Recorded data

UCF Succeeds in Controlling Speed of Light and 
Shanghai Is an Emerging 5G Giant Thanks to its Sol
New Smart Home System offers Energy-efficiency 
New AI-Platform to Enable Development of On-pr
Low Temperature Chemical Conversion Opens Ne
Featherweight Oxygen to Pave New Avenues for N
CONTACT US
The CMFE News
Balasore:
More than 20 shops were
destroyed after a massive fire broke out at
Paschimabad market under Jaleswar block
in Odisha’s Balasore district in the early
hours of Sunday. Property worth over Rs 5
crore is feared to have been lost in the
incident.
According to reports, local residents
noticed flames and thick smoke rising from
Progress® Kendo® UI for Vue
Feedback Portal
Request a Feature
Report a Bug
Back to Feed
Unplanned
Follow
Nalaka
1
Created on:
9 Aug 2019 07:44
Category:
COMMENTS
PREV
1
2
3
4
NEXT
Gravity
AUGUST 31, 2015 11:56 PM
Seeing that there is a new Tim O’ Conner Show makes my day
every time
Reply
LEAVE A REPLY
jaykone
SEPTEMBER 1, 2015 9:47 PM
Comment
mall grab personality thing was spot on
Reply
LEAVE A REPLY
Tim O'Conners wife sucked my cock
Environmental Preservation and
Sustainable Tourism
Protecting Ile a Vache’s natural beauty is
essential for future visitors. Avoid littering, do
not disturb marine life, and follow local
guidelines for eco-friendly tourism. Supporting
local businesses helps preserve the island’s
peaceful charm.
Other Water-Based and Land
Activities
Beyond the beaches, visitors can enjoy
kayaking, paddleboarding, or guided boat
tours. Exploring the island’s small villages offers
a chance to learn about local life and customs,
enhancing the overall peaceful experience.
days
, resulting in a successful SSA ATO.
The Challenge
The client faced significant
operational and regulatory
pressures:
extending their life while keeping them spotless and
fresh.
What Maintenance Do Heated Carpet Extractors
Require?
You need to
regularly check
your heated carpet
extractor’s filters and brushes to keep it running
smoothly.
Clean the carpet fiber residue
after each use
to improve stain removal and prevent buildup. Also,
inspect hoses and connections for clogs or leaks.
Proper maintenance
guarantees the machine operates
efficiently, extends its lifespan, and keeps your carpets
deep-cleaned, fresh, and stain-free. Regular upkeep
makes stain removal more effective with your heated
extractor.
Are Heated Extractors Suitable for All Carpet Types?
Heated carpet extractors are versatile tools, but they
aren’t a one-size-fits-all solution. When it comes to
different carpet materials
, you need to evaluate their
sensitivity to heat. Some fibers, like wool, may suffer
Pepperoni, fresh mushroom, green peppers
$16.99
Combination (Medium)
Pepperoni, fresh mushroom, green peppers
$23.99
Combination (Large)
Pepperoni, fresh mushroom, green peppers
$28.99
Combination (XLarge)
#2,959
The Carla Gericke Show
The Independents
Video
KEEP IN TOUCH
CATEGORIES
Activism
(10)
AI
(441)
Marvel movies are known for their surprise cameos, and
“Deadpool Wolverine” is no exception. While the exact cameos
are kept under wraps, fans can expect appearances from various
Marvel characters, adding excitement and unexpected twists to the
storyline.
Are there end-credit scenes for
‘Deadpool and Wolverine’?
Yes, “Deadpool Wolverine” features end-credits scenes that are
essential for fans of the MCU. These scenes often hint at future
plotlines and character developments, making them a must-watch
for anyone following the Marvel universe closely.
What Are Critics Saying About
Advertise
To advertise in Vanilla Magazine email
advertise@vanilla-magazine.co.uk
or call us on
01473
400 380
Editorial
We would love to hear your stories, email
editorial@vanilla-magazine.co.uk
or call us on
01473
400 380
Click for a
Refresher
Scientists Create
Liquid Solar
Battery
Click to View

◆ Task goal
Rewrite the data above, replacing "Paschimabad market" with "Paschimabad bazaar" and leaving all other text unchanged.

◆ Output
UCF Succeeds in Controlling Speed of Light and 
Shanghai Is an Emerging 5G Giant Thanks to its Sol
New Smart Home System offers Energy-efficiency 
New AI-Platform to Enable Development of On-pr
Low Temperature Chemical Conversion Opens Ne
Featherweight Oxygen to Pave New Avenues for N
CONTACT US
The CMFE News
Balasore:
More than 20 shops were
destroyed after a massive fire broke out at
Paschimabad bazaar under Jaleswar block
in Odisha’s Balasore district in the early
hours of Sunday. Property worth over Rs 5
crore is feared to have been lost in the
incident.
According to reports, local residents
noticed flames and thick smoke rising from
Progress® Kendo® UI for Vue
Feedback Portal
Request a Feature
Report a Bug
Back to Feed
Unplanned
Follow
Nalaka
1
Created on:
9 Aug 2019 07:44
Category:
COMMENTS
PREV
1
2
3
4
NEXT
Gravity
AUGUST 31, 2015 11:56 PM
Seeing that there is a new Tim O’ Conner Show makes my day
every time
Reply
LEAVE A REPLY
jaykone
SEPTEMBER 1, 2015 9:47 PM
Comment
mall grab personality thing was spot on
Reply
LEAVE A REPLY
Tim O'Conners wife sucked my cock
Environmental Preservation and
Sustainable Tourism
Protecting Ile a Vache’s natural beauty is
essential for future visitors. Avoid littering, do
not disturb marine life, and follow local
guidelines for eco-friendly tourism. Supporting
local businesses helps preserve the island’s
peaceful charm.
Other Water-Based and Land
Activities
Beyond the beaches, visitors can enjoy
kayaking, paddleboarding, or guided boat
tours. Exploring the island’s small villages offers
a chance to learn about local life and customs,
enhancing the overall peaceful experience.
days
, resulting in a successful SSA ATO.
The Challenge
The client faced significant
operational and regulatory
pressures:
extending their life while keeping them spotless and
fresh.
What Maintenance Do Heated Carpet Extractors
Require?
You need to
regularly check
your heated carpet
extractor’s filters and brushes to keep it running
smoothly.
Clean the carpet fiber residue
after each use
to improve stain removal and prevent buildup. Also,
inspect hoses and connections for clogs or leaks.
Proper maintenance
guarantees the machine operates
efficiently, extends its lifespan, and keeps your carpets
deep-cleaned, fresh, and stain-free. Regular upkeep
makes stain removal more effective with your heated
extractor.
Are Heated Extractors Suitable for All Carpet Types?
Heated carpet extractors are versatile tools, but they
aren’t a one-size-fits-all solution. When it comes to
different carpet materials
, you need to evaluate their
sensitivity to heat. Some fibers, like wool, may suffer
Pepperoni, fresh mushroom, green peppers
$16.99
Combination (Medium)
Pepperoni, fresh mushroom, green peppers
$23.99
Combination (Large)
Pepperoni, fresh mushroom, green peppers
$28.99
Combination (XLarge)
#2,959
The Carla Gericke Show
The Independents
Video
KEEP IN TOUCH
CATEGORIES
Activism
(10)
AI
(441)
Marvel movies are known for their surprise cameos, and
“Deadpool Wolverine” is no exception. While the exact cameos
are kept under wraps, fans can expect appearances from various
Marvel characters, adding excitement and unexpected twists to the
storyline.
Are there end-credit scenes for
‘Deadpool and Wolverine’?
Yes, “Deadpool Wolverine” features end-credits scenes that are
essential for fans of the MCU. These scenes often hint at future
plotlines and character developments, making them a must-watch
for anyone following the Marvel universe closely.
What Are Critics Saying About
Advertise
To advertise in Vanilla Magazine email
advertise@vanilla-magazine.co.uk
or call us on
01473
400 380
Editorial
We would love to hear your stories, email
editorial@vanilla-magazine.co.uk
or call us on
01473
400 380
Click for a
Refresher
Scientists Create
Liquid Solar
Battery
Click to View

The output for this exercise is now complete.